Alors que certains de ses opposants appellent à une Constitution “consensuelle”, d’autres soupçonnent le chef de l’Etat de vouloir “être candidat en 2020”, après son second mandat.

Concernant les conditions de candidature à la présidence, elles ont été “simplifiées”, passant de 12 à trois, a fait savoir M. Koné, sans autres précisions.

Selon l’article 35 de la Constitution ivoirienne votée en 2000, tout candidat à l’élection présidentielle doit être ivoirien d’origine, né de père et de mère, eux-mêmes ivoiriens d’origine.

Mardi, Alassane Ouattara a procédé à la mise en place d’un comité d’experts chargés de faire “des propositions dans un délai d’un mois” en vue de la modification de la Constitution.

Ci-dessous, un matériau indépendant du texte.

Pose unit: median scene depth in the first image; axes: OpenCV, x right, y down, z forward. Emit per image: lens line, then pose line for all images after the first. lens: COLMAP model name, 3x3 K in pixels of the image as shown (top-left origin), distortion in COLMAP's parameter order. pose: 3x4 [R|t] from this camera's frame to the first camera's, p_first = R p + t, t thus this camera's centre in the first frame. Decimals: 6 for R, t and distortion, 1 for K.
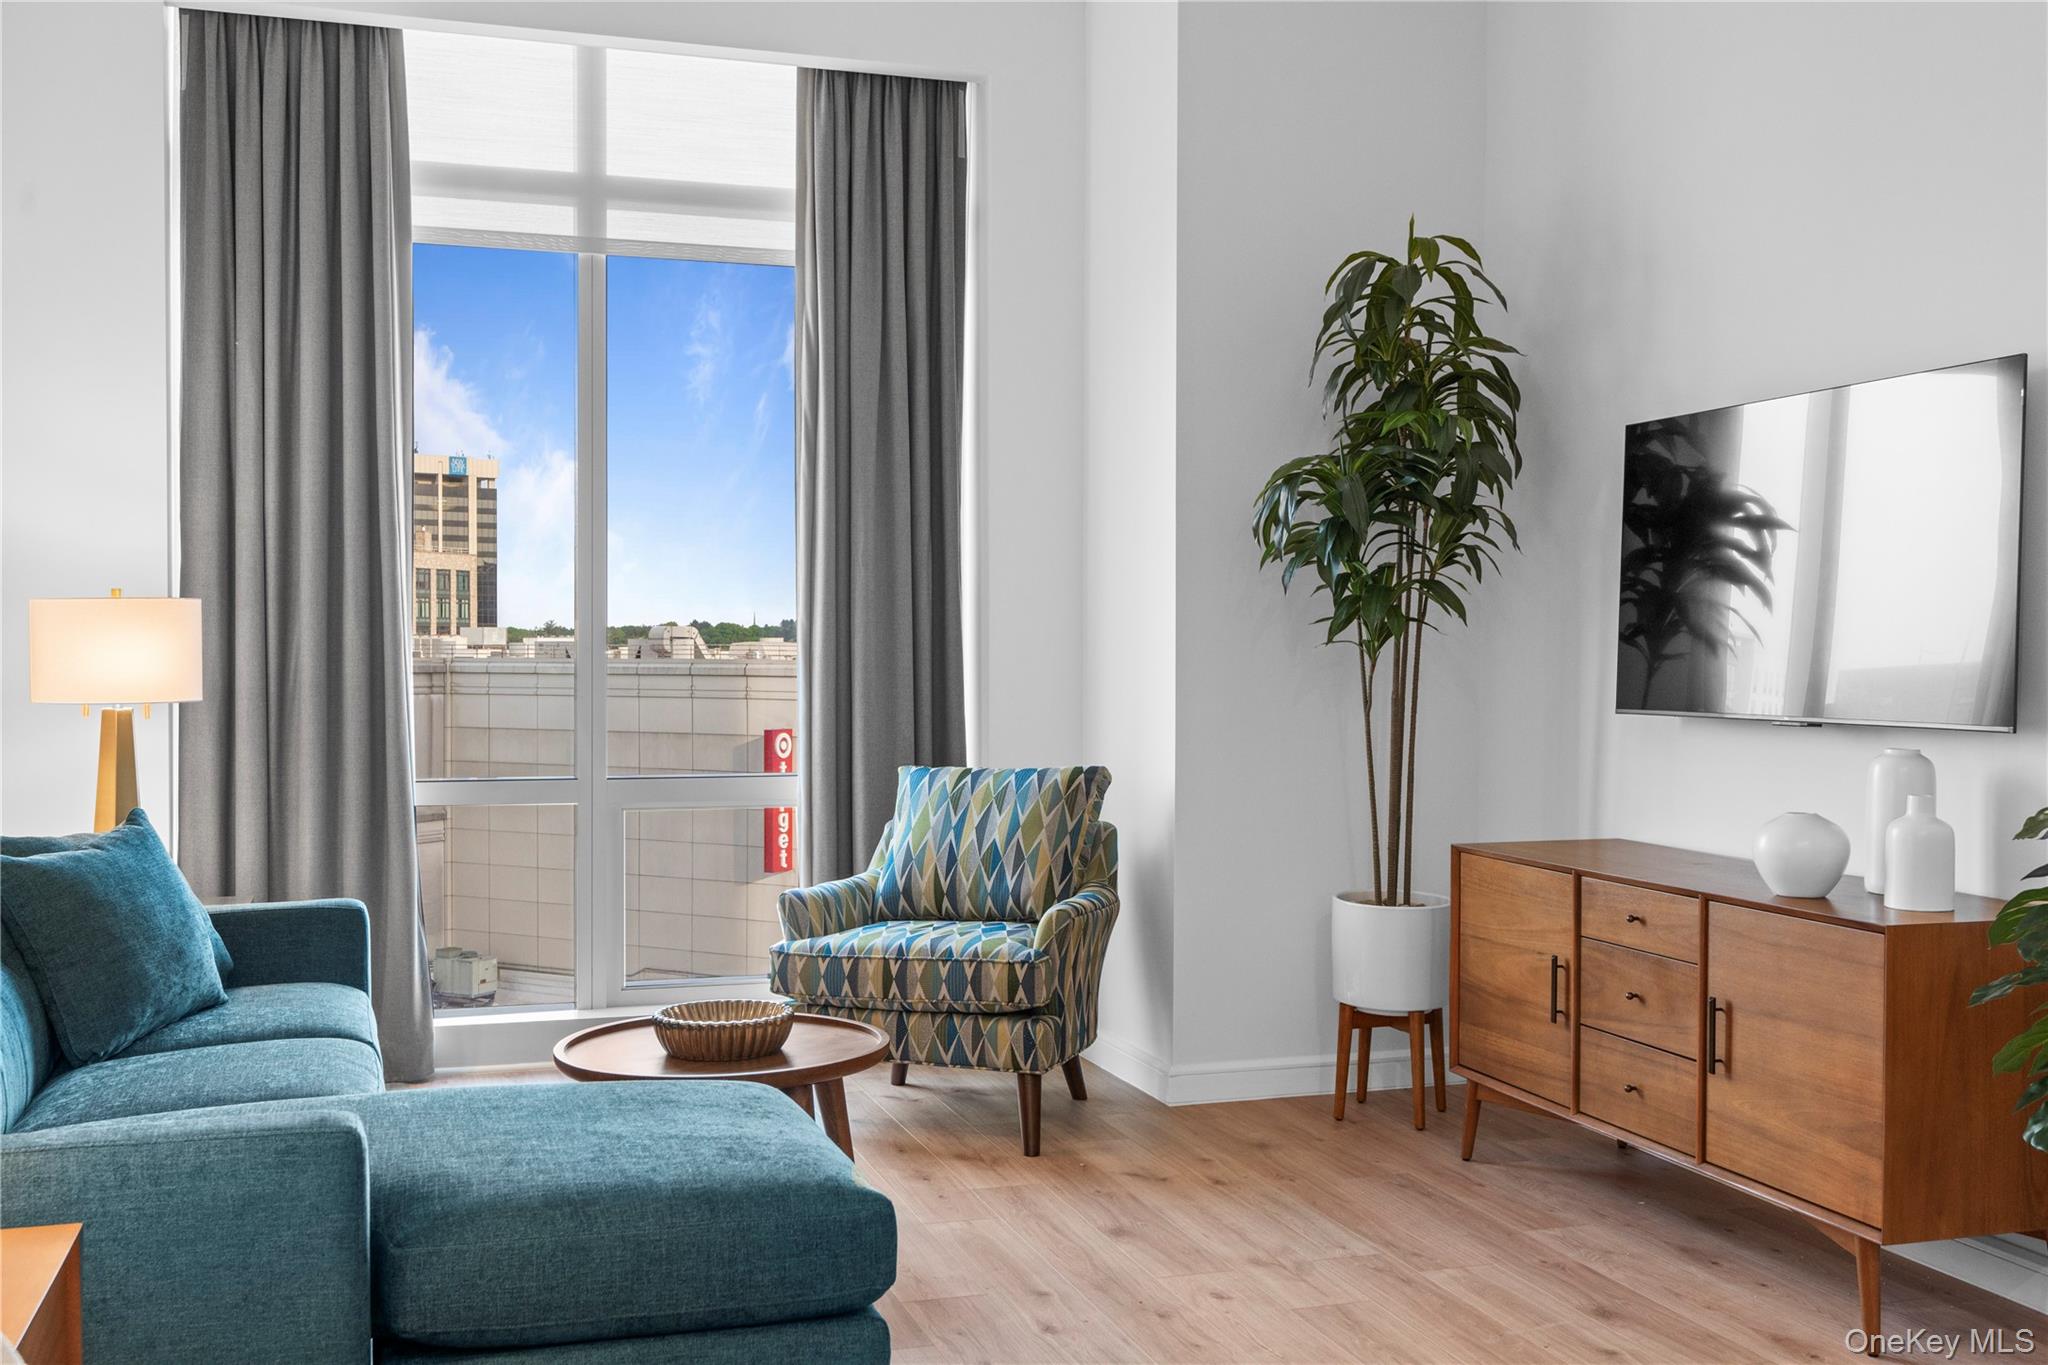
lens RADIAL K [[1988.4, 0, 1008.4], [0, 1988.4, 689.3], [0, 0, 1]] dist [0.002021, 0.000000]
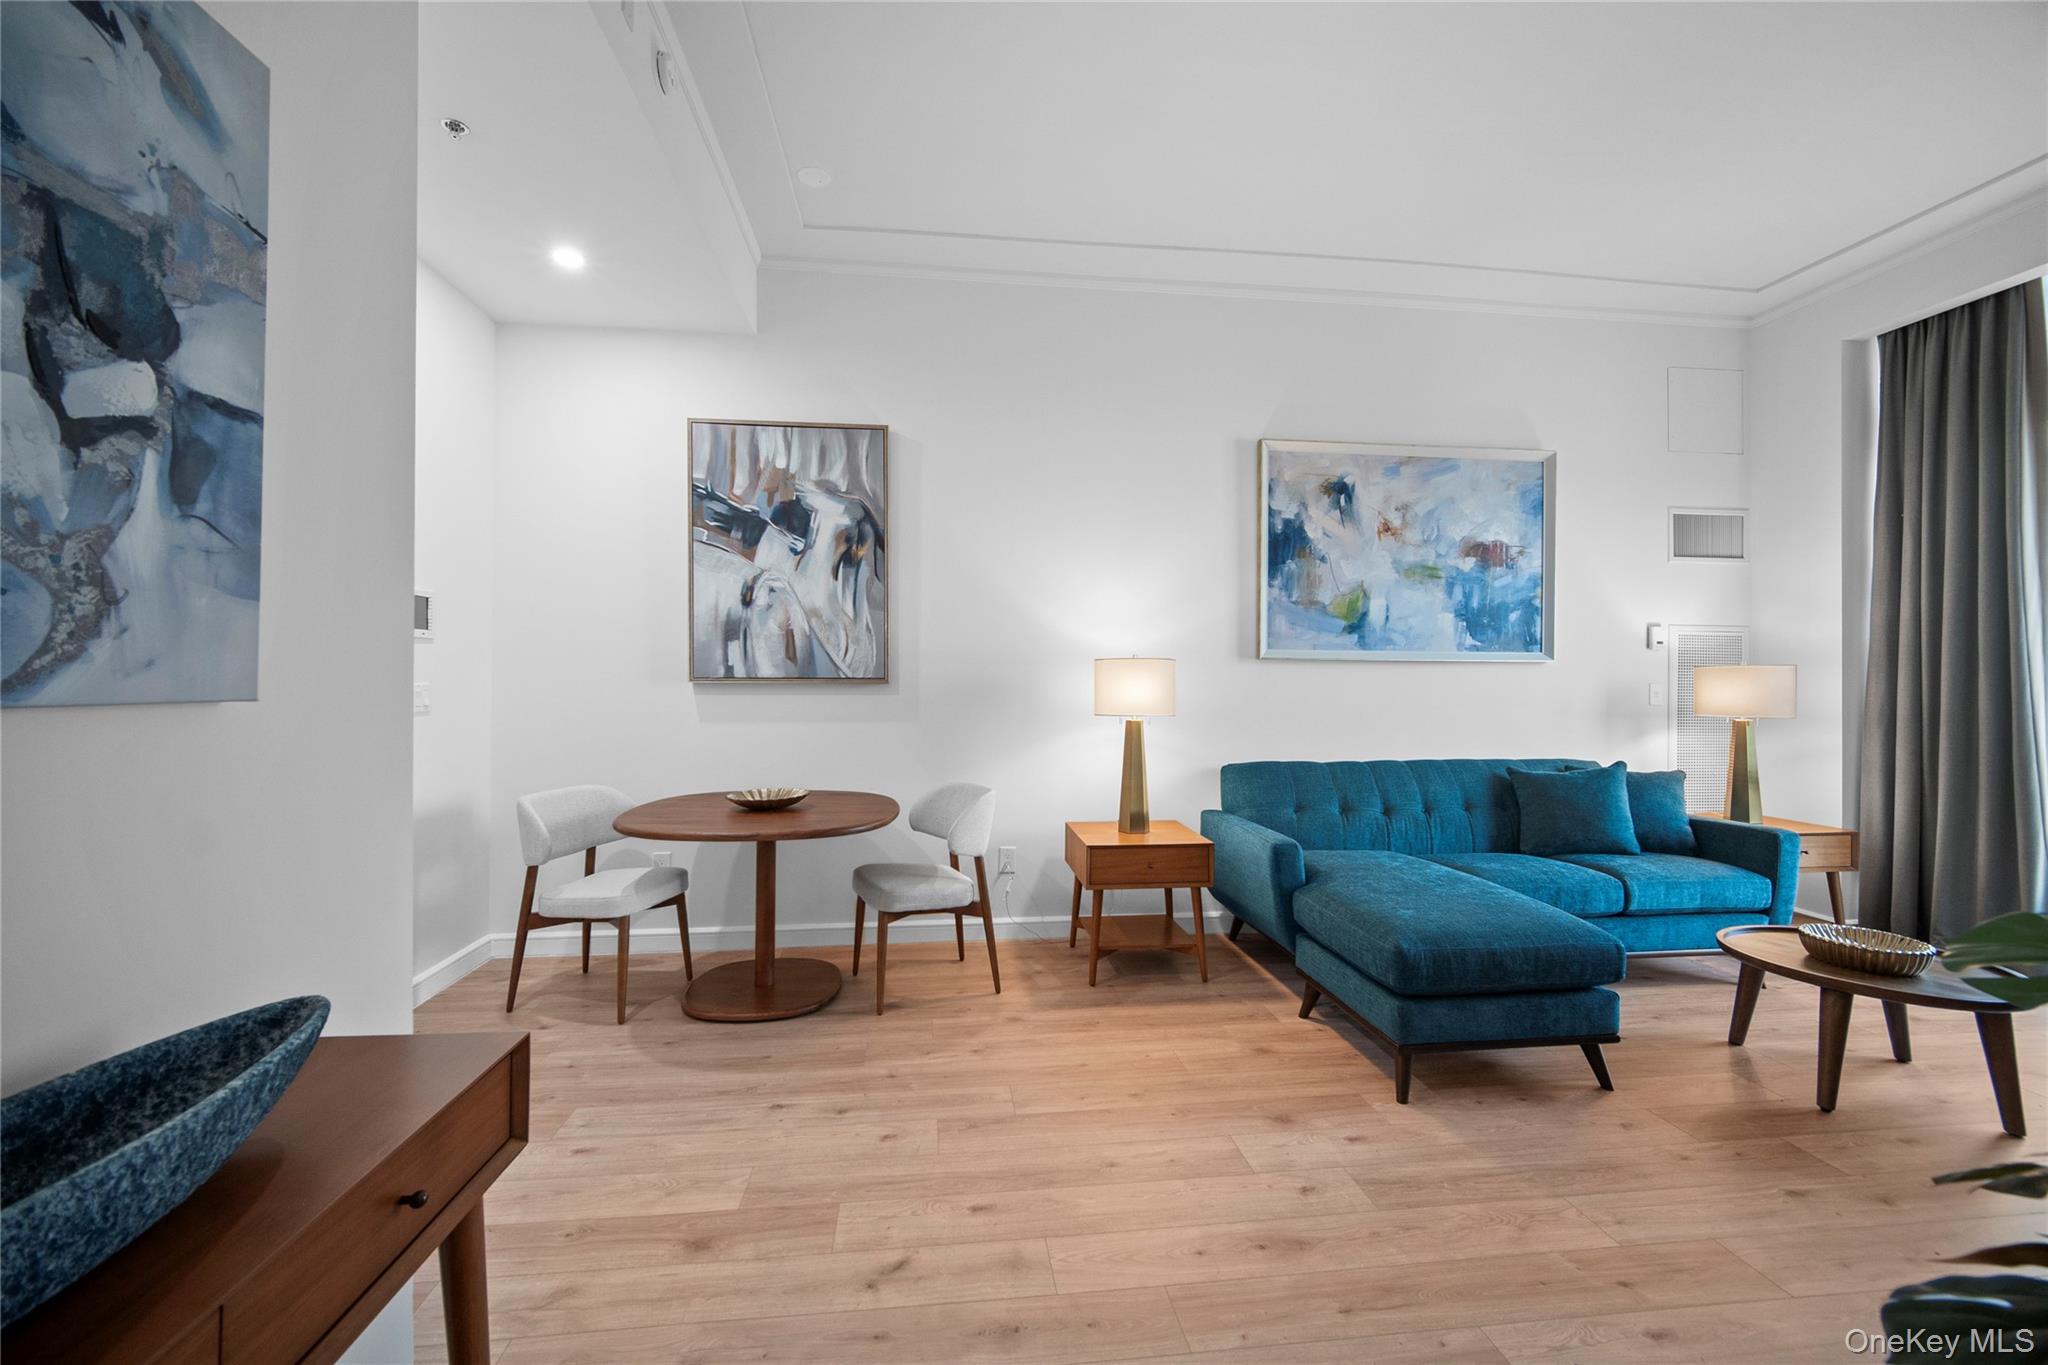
lens RADIAL K [[808.6, 0, 1019.6], [0, 808.6, 674.9], [0, 0, 1]] dist [-0.003960, 0.001030]
pose [[-0.192741, -0.009659, -0.981202, 0.486059], [-0.027150, 0.999621, -0.004507, -0.012053], [0.980874, 0.025771, -0.192930, 0.418315]]
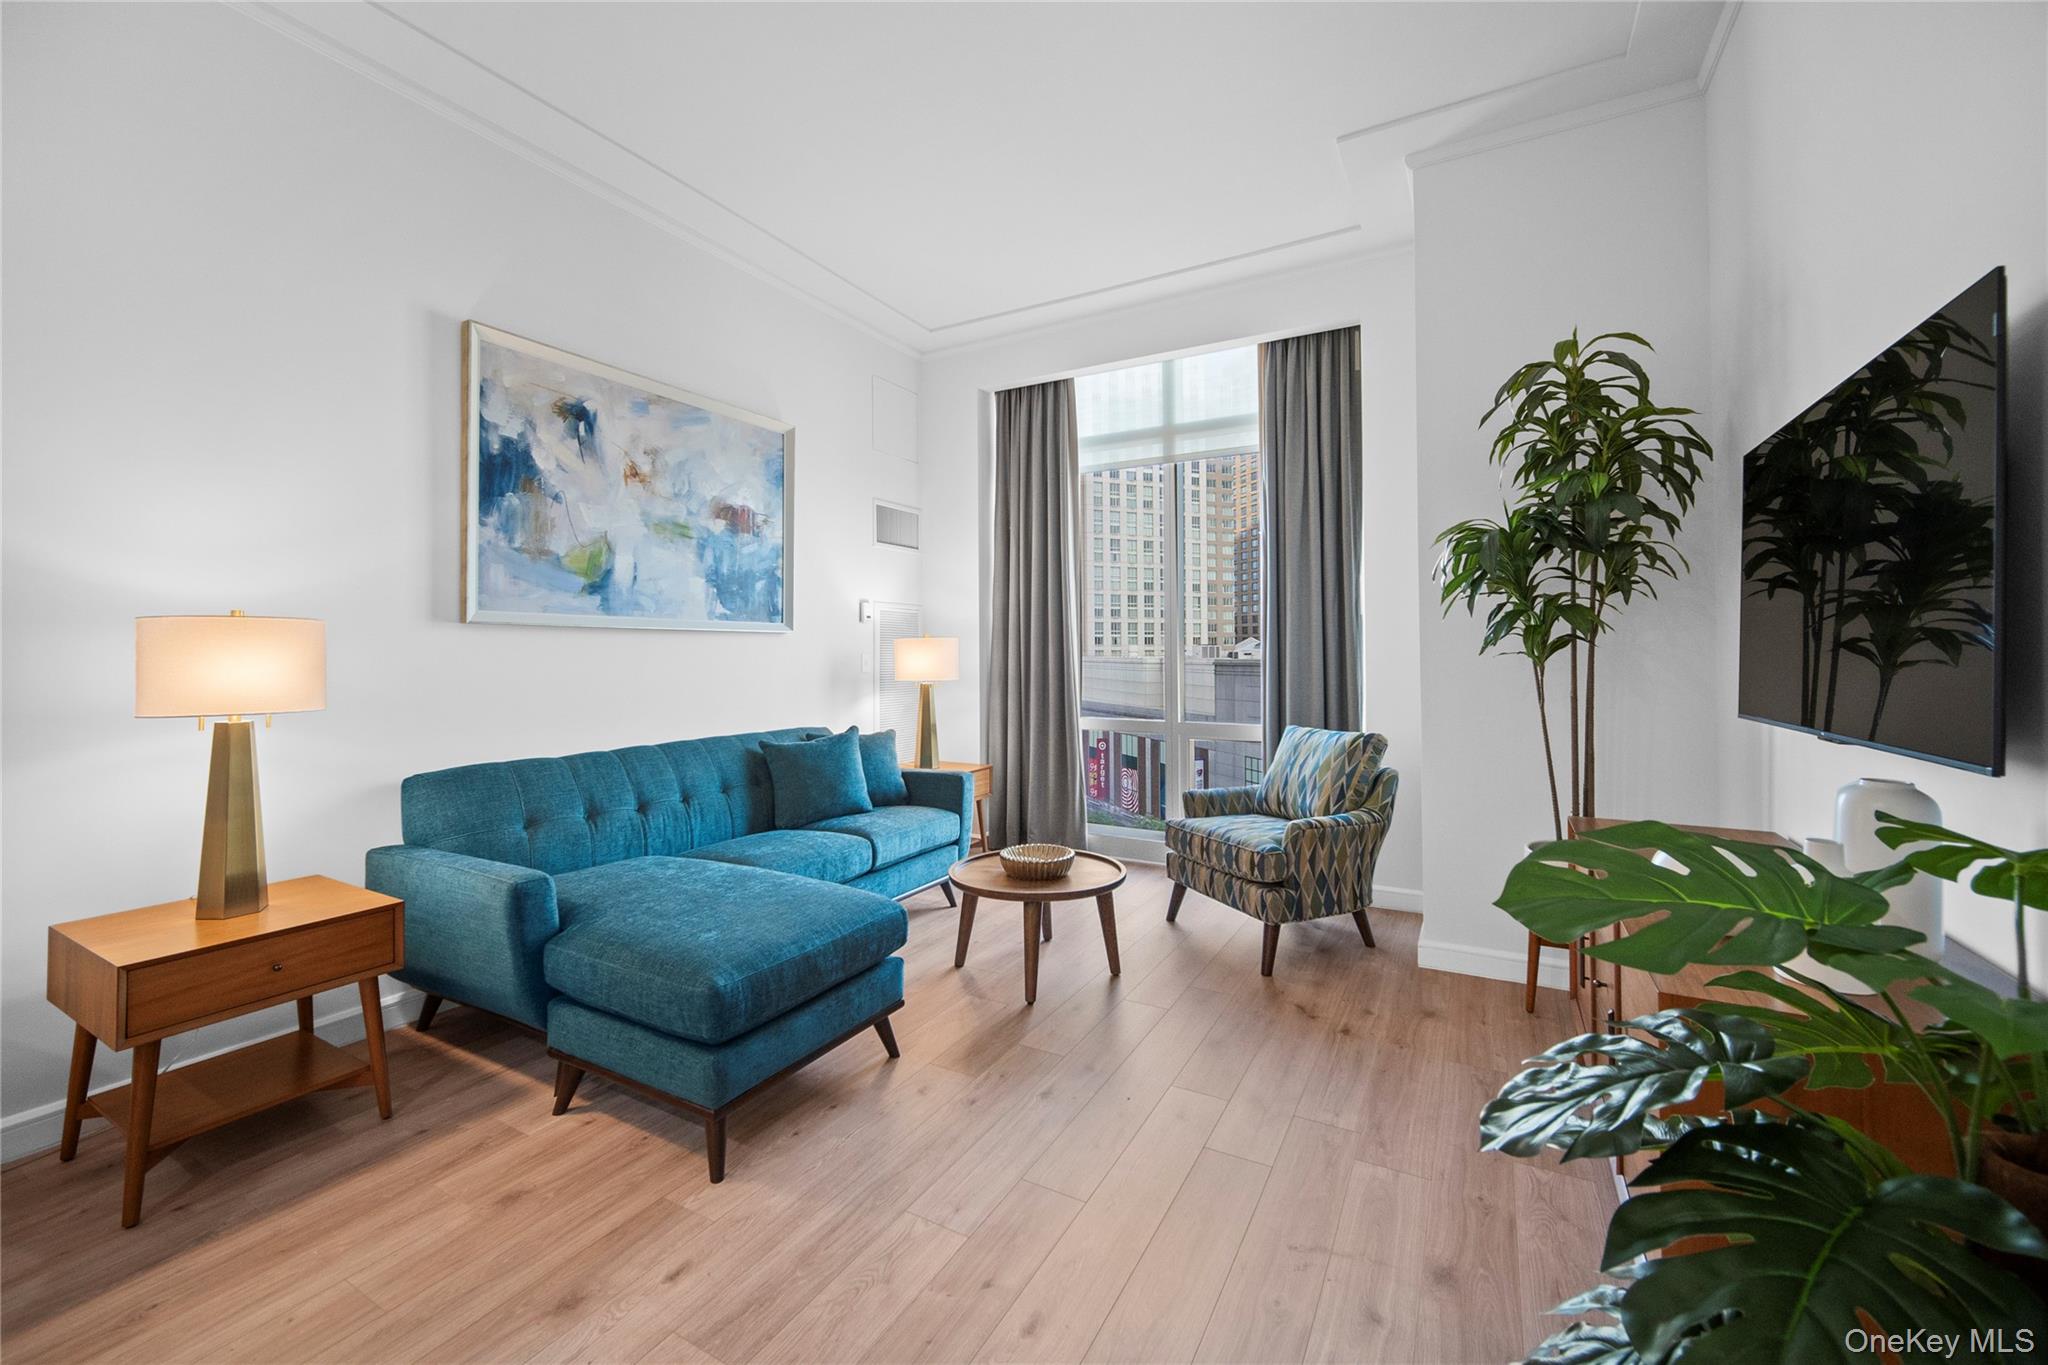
lens RADIAL K [[808.6, 0, 1021.1], [0, 808.6, 648.3], [0, 0, 1]] dist [-0.003960, 0.001030]
pose [[0.683261, -0.008675, -0.730123, 0.345370], [-0.011555, 0.999676, -0.022692, -0.011416], [0.730083, 0.023941, 0.682939, 0.392720]]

Des consultations sont également prévues avec l’opposition, la Chambre des rois et chefs traditionnels, les chefs religieux et les représentants de la Société civile, pour recueillir leurs contributions.

Le gouvernement devrait adopter le projet de modification de la Constitution en “juillet”, avant le référendum qui vise à “extirper les articles conflictuelles” prévu en “septembre ou octobre”, précédé d’une campagne de sensibilisation de la population, selon Bruno Koné.